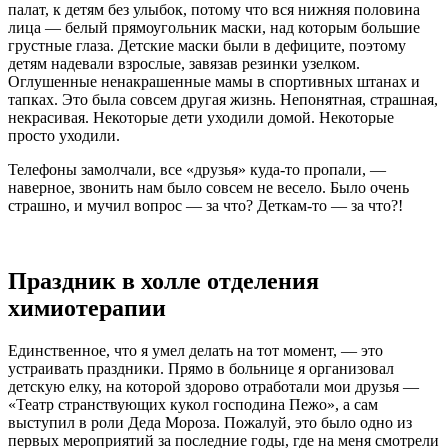
палат, к детям без улыбок, потому что вся нижняя половина
лица — белый прямоугольник маски, над которым большие
грустные глаза. Детские маски были в дефиците, поэтому
детям надевали взрослые, завязав резинки узелком.
Оглушенные ненакрашенные мамы в спортивных штанах и
тапках. Это была совсем другая жизнь. Непонятная, страшная,
некрасивая. Некоторые дети уходили домой. Некоторые
просто уходили.
Телефоны замолчали, все «друзья» куда-то пропали, —
наверное, звонить нам было совсем не весело. Было очень
страшно, и мучил вопрос — за что? Деткам-то — за что?!
Праздник в холле отделения
химиотерапии
Единственное, что я умел делать на тот момент, — это
устраивать праздники. Прямо в больнице я организовал
детскую елку, на которой здорово отработали мои друзья —
«Театр странствующих кукол господина Пежо», а сам
выступил в роли Деда Мороза. Пожалуй, это было одно из
первых мероприятий за последние годы, где на меня смотрели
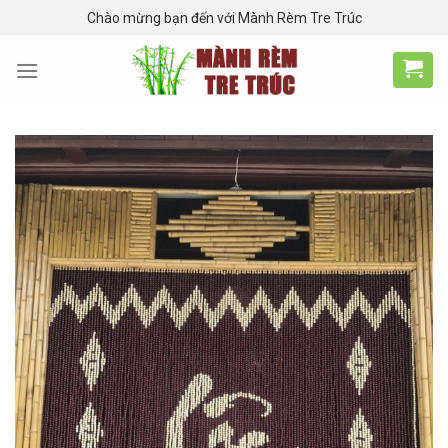
Skip
Chào mừng bạn đến với Mành Rèm Tre Trúc
to
content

__PROBLEM TO SOLVE__
Your answer must contain the full data, repeated exactly, without pictures.

__RESPONSE TO THIS EXERCISE__
палат, к детям без улыбок, потому что вся нижняя половина
лица — белый прямоугольник маски, над которым большие
грустные глаза. Детские маски были в дефиците, поэтому
детям надевали взрослые, завязав резинки узелком.
Оглушенные ненакрашенные мамы в спортивных штанах и
тапках. Это была совсем другая жизнь. Непонятная, страшная,
некрасивая. Некоторые дети уходили домой. Некоторые
просто уходили.
Телефоны замолчали, все «друзья» куда-то пропали, —
наверное, звонить нам было совсем не весело. Было очень
страшно, и мучил вопрос — за что? Деткам-то — за что?!
Праздник в холле отделения
химиотерапии
Единственное, что я умел делать на тот момент, — это
устраивать праздники. Прямо в больнице я организовал
детскую елку, на которой здорово отработали мои друзья —
«Театр странствующих кукол господина Пежо», а сам
выступил в роли Деда Мороза. Пожалуй, это было одно из
первых мероприятий за последние годы, где на меня смотрели
Skip
Chào mừng bạn đến với Mành Rèm Tre Trúc
to
content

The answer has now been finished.